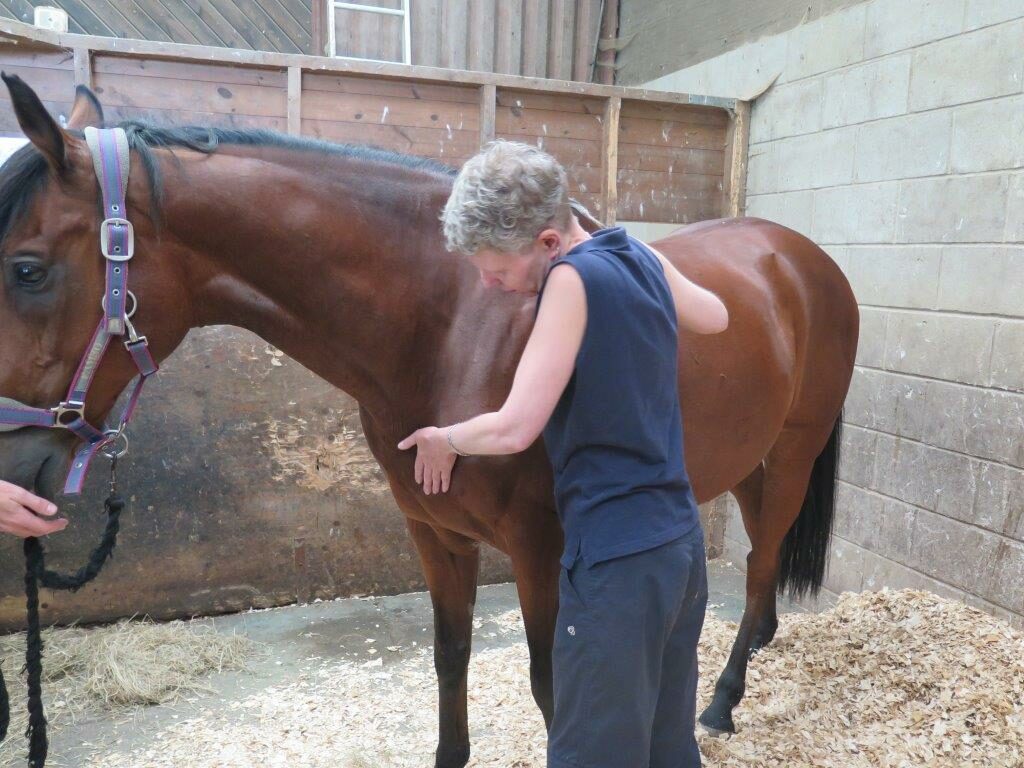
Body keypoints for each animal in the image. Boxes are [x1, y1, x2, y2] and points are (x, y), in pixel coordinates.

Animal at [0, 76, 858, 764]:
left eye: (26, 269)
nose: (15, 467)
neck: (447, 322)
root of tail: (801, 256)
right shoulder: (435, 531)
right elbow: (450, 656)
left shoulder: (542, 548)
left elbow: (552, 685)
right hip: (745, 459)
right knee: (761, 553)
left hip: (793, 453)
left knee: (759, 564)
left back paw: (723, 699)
* * *
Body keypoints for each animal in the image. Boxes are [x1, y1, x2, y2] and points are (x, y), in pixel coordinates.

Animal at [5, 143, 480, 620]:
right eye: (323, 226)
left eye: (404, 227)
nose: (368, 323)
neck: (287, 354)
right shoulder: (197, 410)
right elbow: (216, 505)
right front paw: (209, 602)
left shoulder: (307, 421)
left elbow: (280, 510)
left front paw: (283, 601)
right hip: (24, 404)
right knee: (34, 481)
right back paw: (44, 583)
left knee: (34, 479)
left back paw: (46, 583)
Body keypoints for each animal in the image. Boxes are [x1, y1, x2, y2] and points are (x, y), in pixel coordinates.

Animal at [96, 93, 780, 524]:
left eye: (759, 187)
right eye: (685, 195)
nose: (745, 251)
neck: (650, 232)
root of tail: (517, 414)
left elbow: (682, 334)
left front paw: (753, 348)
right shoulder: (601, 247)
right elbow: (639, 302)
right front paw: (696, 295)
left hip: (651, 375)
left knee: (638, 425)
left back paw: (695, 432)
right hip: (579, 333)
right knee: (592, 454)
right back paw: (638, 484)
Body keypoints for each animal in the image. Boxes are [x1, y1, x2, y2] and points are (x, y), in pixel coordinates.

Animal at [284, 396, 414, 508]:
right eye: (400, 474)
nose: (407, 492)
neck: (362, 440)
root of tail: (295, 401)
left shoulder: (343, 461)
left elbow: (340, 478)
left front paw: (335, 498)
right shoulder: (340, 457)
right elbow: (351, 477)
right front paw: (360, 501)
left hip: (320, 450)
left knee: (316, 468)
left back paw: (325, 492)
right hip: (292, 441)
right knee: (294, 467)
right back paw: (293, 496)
--
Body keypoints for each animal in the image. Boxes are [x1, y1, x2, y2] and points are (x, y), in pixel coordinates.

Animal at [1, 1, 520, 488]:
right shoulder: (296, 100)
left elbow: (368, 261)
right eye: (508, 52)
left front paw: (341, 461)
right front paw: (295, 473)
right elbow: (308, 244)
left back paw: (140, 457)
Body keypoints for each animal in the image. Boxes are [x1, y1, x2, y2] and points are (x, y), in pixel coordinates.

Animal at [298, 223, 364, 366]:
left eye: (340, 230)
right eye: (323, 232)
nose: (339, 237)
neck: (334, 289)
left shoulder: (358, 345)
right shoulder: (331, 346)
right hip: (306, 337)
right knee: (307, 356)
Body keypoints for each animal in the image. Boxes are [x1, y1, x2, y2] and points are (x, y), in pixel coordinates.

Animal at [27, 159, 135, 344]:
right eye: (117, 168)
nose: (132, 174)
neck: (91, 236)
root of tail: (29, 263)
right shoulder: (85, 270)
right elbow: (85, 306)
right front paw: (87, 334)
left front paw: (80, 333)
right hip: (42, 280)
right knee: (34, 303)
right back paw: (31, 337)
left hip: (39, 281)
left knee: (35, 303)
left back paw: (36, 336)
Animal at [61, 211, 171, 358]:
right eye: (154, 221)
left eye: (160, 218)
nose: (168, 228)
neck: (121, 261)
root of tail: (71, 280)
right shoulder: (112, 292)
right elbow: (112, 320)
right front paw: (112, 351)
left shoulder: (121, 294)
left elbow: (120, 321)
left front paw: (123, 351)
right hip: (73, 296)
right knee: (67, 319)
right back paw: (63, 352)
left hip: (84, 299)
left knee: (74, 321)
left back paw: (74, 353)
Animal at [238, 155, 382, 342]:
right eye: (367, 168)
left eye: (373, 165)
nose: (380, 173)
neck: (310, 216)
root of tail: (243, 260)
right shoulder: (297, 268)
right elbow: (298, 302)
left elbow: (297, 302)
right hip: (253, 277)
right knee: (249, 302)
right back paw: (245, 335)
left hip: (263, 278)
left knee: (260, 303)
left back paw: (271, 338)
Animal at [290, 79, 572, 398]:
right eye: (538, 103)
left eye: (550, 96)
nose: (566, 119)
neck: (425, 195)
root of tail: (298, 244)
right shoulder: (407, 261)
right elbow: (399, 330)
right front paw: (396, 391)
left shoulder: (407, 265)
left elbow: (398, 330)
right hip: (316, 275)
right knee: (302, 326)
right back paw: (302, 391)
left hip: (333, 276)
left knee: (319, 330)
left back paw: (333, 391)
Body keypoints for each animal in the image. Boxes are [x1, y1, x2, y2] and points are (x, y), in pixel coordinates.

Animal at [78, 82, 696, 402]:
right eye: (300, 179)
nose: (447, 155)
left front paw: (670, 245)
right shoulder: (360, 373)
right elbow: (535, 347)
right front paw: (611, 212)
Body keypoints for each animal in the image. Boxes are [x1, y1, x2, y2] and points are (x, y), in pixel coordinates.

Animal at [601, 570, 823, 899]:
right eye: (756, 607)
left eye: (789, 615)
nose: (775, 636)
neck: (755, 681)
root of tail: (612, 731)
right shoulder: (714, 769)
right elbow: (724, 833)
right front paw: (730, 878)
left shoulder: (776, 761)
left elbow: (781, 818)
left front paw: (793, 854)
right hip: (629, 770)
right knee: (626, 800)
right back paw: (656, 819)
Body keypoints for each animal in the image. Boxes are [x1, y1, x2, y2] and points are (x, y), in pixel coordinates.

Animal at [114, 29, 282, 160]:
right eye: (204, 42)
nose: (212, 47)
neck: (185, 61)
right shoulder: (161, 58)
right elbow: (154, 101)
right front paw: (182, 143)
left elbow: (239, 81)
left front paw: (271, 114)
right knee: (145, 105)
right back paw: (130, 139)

### [Exercise instructions]
Referring to the material above, set down exactly the lines between the line with "root of tail: (612, 731)" and the line with "right back paw: (130, 139)", inclusive, and no other lines.

### [Result of this exercise]
root of tail: (612, 731)
right shoulder: (714, 769)
right elbow: (724, 833)
right front paw: (730, 878)
left shoulder: (776, 761)
left elbow: (781, 818)
left front paw: (793, 854)
right hip: (629, 770)
right knee: (626, 800)
right back paw: (656, 819)
Body keypoints for each animal in the image. Boxes are [x1, y1, x2, y2] and points are (x, y), in pixel coordinates.

Animal at [114, 29, 282, 160]:
right eye: (204, 42)
nose: (212, 47)
neck: (185, 61)
right shoulder: (161, 58)
right elbow: (154, 101)
right front paw: (182, 143)
left elbow: (239, 81)
left front paw: (271, 114)
right knee: (145, 105)
right back paw: (130, 139)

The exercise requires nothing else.